I definitely don't want my car controls tied to a phone app. No matter what I should be able to configure my car's functions long after the company stops distributing their app. But there's no reason why we can't have a "best of both worlds" sort of deal. I have a modern Mazda with a touch screen that comes with a center control knob and has physical controls for a good chunk of the settings you'd ever want to change while driving. So I don't have to go through menus to change my air conditioning from low to high, but I also don't have to use a tiny character led display and a "push 3 times, then hold for 5 seconds then pull twice and rotate 37.8 degrees" multi function button to find and access settings outside of those physical controls. In fact, the touch screen disables touch input at speed, so the control cluster MUST be able to access any functionality without relying on the touch display. It works pretty darn well. In fact the only thing I'd argue it could do better is be more responsive and have a decent set of distinct tones for navigating the screens without sight. It's not often I want a setting in the menus while driving, but it would be a lot nicer if each menu screen had a distinct set of sounds so that by ear I could know where I am and memorize those controls if I needed to.
> long after the company stops distributing their app
There is a cool idea called open source, but I suppose something as radical as giving users ownership of software for their car isn't something companies would be willing to consider. Much better when you get to charge a subscription for heated seats.
Even if its open source, I don't want to spend my own time or depend on other people deciding to keep the software working and building on newer devices just to configure car settings. There's no reason in the world to eschew a touch screen or other control interface in a car and instead put all the control in a phone app.
I would say safety is a big one. It's a lot easier for users to justify fiddling with a touch screen interface when it's a part of the car vs on their phone screen. Sometimes you want to make unsafe things harder to do.
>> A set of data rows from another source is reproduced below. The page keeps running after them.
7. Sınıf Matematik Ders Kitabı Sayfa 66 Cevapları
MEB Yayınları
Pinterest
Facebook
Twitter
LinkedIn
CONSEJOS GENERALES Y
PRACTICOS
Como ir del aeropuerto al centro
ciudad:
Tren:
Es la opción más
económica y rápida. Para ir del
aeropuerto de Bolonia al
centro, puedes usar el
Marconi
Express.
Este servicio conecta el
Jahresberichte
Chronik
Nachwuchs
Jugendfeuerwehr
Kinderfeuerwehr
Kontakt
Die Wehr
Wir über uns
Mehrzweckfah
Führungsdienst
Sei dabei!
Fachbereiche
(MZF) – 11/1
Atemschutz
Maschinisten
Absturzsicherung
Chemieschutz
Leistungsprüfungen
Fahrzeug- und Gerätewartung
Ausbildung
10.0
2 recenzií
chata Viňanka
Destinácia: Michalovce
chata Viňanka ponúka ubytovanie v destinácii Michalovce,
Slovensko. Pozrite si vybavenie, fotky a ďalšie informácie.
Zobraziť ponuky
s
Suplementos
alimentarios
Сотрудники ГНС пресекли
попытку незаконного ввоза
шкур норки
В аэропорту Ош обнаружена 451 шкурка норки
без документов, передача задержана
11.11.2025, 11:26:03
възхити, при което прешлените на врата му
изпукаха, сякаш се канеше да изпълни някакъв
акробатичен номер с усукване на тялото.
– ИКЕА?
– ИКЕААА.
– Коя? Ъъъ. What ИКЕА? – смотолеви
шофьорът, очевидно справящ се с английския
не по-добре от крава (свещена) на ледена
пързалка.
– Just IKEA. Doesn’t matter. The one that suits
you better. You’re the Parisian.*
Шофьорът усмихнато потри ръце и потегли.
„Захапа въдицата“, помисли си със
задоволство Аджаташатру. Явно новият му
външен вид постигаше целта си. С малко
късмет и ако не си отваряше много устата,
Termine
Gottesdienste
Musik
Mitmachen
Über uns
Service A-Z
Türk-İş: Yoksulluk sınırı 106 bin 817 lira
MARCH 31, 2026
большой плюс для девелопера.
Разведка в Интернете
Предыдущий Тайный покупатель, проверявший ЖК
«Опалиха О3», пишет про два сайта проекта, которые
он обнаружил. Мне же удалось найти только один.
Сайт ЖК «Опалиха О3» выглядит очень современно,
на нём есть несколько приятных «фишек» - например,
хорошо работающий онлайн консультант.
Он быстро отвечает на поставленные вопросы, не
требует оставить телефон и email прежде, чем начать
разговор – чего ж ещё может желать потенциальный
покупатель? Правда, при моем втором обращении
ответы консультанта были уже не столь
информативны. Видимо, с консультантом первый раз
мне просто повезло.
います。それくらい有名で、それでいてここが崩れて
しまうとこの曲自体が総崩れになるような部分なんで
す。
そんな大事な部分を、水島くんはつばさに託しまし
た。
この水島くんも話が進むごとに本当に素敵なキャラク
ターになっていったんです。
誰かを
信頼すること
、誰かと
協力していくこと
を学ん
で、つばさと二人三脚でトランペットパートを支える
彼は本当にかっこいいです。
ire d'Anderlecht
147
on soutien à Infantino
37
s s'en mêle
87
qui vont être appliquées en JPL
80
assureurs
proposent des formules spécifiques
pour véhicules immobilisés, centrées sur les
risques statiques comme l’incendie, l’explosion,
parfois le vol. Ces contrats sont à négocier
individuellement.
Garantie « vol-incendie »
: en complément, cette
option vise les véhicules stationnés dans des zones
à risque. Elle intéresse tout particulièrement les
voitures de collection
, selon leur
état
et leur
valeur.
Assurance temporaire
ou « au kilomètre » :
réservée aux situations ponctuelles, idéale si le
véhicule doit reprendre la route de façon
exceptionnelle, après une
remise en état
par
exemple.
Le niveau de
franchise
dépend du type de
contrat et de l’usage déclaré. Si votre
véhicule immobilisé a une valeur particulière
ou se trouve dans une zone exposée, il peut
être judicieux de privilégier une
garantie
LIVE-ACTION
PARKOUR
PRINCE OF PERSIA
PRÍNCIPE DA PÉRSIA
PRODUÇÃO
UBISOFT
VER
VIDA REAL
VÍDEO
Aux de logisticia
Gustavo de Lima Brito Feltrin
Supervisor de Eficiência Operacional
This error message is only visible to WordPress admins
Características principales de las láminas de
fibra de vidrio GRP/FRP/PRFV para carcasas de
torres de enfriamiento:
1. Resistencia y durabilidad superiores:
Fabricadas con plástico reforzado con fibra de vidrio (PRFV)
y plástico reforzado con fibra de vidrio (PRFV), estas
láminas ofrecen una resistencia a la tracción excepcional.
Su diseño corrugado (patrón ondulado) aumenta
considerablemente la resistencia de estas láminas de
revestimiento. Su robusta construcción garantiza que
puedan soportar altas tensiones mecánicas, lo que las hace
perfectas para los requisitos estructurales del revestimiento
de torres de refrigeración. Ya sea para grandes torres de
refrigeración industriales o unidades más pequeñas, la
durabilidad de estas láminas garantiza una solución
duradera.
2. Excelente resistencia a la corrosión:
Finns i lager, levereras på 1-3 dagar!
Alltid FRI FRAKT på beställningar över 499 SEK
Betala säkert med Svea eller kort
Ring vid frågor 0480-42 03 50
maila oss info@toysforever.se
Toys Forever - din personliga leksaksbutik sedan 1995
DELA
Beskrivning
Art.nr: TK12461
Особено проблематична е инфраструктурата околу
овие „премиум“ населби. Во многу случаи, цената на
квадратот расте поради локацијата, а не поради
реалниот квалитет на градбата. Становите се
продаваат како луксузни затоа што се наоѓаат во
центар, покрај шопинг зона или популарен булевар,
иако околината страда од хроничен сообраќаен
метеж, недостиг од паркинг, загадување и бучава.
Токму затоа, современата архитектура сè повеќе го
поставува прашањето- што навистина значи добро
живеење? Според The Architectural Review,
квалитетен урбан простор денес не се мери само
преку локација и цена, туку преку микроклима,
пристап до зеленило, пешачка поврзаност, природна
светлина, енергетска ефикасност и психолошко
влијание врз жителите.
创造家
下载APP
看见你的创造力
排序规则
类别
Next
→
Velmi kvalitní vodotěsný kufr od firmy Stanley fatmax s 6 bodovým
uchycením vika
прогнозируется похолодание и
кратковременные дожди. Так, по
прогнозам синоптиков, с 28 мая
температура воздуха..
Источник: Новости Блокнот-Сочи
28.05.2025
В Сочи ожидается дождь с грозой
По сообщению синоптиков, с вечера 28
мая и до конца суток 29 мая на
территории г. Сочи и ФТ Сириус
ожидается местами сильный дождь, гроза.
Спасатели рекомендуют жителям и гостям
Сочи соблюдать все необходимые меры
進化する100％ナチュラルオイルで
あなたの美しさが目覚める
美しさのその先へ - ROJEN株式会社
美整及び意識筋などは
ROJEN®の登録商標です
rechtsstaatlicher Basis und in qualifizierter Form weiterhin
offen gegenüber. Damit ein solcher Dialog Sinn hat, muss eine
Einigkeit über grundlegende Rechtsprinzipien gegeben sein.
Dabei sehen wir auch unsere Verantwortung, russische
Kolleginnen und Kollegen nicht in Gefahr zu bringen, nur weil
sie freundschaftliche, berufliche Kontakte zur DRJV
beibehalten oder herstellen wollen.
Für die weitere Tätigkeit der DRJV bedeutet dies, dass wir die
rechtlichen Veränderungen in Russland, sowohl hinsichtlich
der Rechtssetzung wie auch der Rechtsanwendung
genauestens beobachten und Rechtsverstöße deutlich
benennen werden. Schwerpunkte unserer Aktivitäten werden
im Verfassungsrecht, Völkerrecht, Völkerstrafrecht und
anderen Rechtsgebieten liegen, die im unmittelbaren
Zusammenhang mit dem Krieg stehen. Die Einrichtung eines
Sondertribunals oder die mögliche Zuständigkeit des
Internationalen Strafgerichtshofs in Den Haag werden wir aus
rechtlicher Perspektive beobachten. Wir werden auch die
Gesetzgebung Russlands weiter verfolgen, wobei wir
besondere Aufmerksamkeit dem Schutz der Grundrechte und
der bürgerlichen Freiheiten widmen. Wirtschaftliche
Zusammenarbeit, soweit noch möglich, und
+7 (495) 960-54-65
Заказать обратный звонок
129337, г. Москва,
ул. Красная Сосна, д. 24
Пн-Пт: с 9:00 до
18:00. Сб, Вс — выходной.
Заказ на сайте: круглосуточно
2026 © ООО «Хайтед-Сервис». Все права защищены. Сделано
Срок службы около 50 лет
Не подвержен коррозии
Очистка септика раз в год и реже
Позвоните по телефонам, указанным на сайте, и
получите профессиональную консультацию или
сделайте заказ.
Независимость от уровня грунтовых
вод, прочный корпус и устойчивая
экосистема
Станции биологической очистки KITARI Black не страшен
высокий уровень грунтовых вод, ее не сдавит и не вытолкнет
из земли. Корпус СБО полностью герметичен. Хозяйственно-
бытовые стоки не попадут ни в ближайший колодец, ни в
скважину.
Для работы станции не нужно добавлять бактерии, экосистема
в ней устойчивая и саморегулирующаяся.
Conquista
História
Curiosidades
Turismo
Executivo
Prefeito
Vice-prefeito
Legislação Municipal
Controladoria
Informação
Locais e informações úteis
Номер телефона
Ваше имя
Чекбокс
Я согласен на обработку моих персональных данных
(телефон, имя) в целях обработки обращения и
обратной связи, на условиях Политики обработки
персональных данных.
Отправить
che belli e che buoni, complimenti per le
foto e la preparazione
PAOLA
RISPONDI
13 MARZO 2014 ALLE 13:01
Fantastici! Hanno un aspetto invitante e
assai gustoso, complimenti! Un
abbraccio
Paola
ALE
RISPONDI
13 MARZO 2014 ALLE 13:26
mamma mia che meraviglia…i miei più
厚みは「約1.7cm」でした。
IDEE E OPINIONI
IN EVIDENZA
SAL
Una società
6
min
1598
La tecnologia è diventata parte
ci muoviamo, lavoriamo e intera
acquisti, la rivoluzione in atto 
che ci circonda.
If fiddling with the touch screen while driving is the issue, you can solve that with software lock-outs. The Mazda's touch screen stops responding to touches at faster than 5 MPH, and if necessary you could also lock out option and setting controls entirely while the car is in motion so that even the control knob couldn't be used to fiddle while driving. Moving control out of the already on board computer and control system and onto some external device is just plain over-engineering a worse solution.
The vast majority of these settings are unavailable to even browse on my cars while the car is in motion. No need to go with putting it in a separate app. Which putting it in an app doesn't even prevent it, the driver could still just be messing with their phone anyways.